» **What to produce**
Reproduce the passage in the forum post on unrolling warps below, from "zmha · October" to "the other warps?".

» **Extract provided**
Unrolling warps

zmha · October 30, 2011, 10:49am

Hello,
Im reading “Optimizing parallel reduction in cuda” by Mark Harris
http://developer.dow…c/reduction.pdf
and im tring to understand why “Unroll last warp saves useless work in ALL warps,not jus the last one”, (Reduction #5)
How is it saves usless work for the other warps?
can you please advise?

The quote is regarding the next code:

device void warpReduce(volatile int* sdata, int tid){
sdata[tid]+=sdata[tid+32];
sdata[tid]+=sdata[tid+16];
sdata[tid]+=sdata[tid+8];
sdata[tid]+=sdata[tid+4];
sdata[tid]+=sdata[tid+2];
sdata[tid]+=sdata[tid+1];
}

for(int s=blockDim.x/2;s>32;s>>=1){
if(tid<s)
sdata[tid]+=sdata[tid+s];
__syncthreades();
}
if(tid<32)warpReduce(sdata,tid);

Thanks!

» **Recorded data**
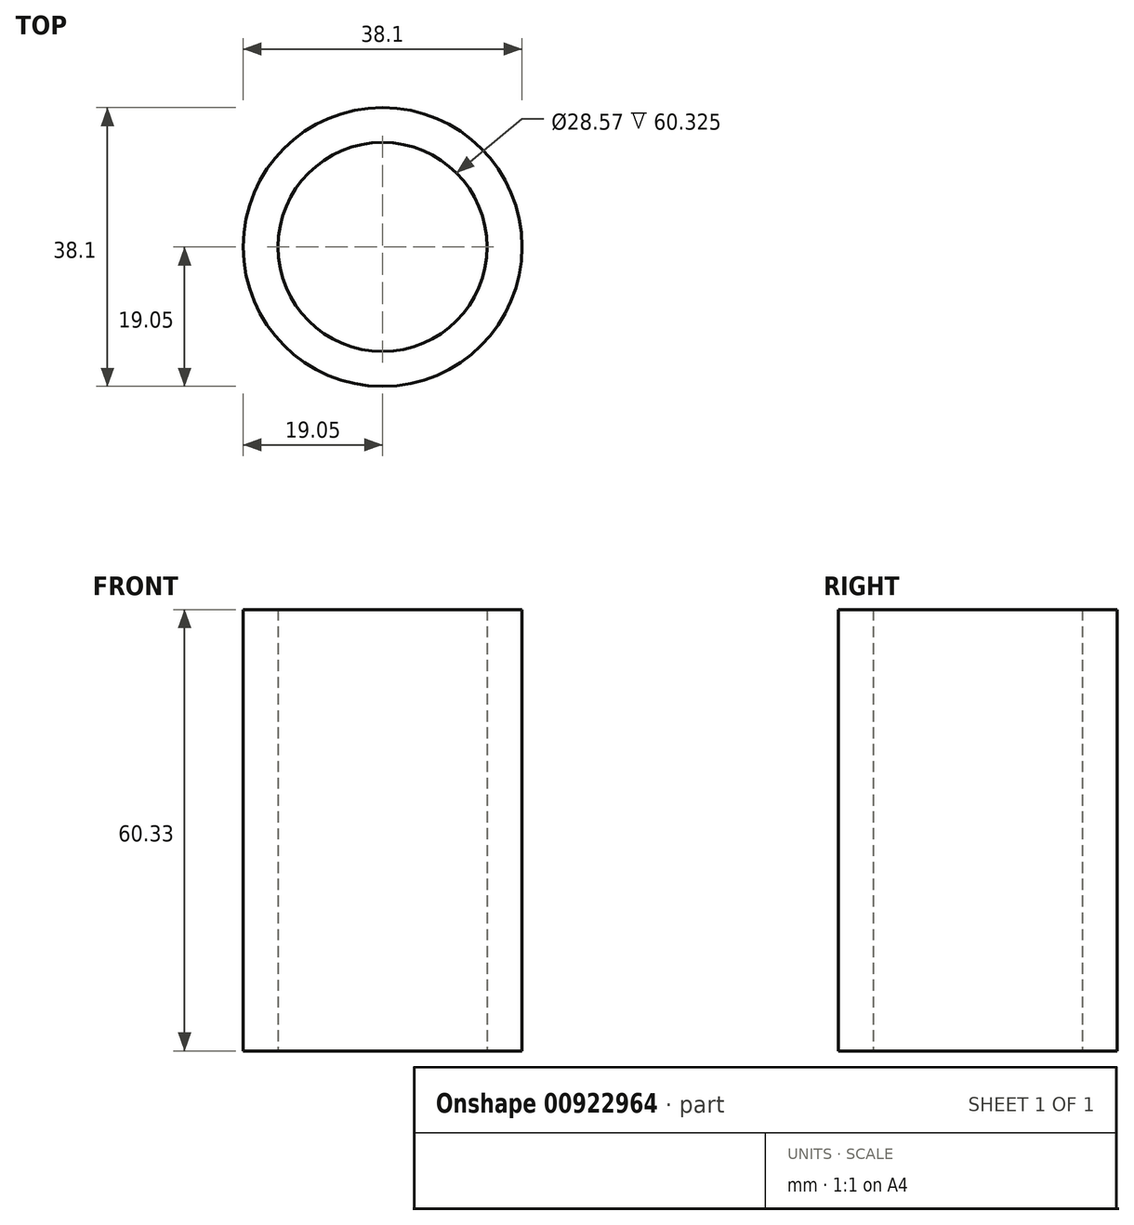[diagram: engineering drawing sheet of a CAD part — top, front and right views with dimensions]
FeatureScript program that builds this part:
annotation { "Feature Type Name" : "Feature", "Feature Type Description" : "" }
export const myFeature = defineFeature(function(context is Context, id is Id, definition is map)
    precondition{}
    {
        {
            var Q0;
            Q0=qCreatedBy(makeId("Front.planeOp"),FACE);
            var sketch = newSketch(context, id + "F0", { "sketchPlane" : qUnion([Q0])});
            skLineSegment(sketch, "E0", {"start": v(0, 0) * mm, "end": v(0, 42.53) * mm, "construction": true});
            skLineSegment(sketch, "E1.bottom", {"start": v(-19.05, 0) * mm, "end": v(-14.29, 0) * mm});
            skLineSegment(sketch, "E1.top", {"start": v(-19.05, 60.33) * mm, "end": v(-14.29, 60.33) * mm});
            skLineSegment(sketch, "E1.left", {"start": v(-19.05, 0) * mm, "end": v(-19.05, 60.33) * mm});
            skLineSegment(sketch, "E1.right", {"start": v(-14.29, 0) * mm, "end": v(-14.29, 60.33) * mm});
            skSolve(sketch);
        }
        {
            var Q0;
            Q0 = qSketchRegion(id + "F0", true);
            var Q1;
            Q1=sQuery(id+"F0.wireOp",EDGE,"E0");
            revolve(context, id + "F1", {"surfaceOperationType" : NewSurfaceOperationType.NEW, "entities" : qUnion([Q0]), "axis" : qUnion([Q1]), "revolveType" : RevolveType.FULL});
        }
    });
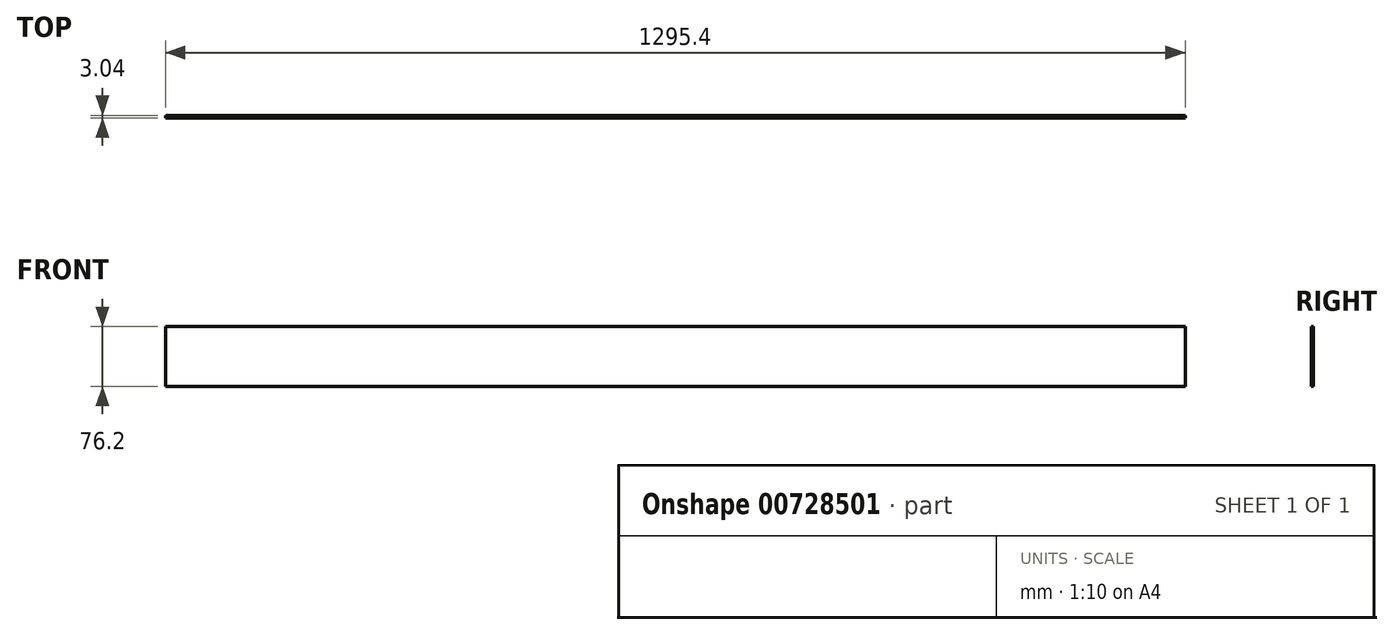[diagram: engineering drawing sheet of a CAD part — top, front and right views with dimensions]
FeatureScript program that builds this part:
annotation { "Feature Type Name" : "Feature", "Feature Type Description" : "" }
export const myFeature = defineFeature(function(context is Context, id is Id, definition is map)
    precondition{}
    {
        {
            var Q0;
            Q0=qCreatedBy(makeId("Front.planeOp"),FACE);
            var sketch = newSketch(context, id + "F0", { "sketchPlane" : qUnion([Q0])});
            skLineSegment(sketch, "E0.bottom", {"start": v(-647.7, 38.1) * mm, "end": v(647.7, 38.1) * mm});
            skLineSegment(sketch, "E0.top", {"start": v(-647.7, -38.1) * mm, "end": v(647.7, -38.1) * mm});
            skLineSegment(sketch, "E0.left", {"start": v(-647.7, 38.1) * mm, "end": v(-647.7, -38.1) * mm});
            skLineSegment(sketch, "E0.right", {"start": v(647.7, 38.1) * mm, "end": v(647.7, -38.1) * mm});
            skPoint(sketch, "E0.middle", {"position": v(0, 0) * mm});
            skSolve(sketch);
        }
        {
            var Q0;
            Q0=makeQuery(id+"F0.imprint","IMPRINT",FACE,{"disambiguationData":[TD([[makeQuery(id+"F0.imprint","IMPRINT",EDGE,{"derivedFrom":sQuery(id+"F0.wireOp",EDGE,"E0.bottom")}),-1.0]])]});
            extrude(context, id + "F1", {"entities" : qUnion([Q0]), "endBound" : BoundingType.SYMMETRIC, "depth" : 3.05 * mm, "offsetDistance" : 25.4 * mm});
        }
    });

» **Exercise answer**
zmha · October 30, 2011, 10:49am

Hello,
Im reading “Optimizing parallel reduction in cuda” by Mark Harris
http://developer.dow…c/reduction.pdf
and im tring to understand why “Unroll last warp saves useless work in ALL warps,not jus the last one”, (Reduction #5)
How is it saves usless work for the other warps?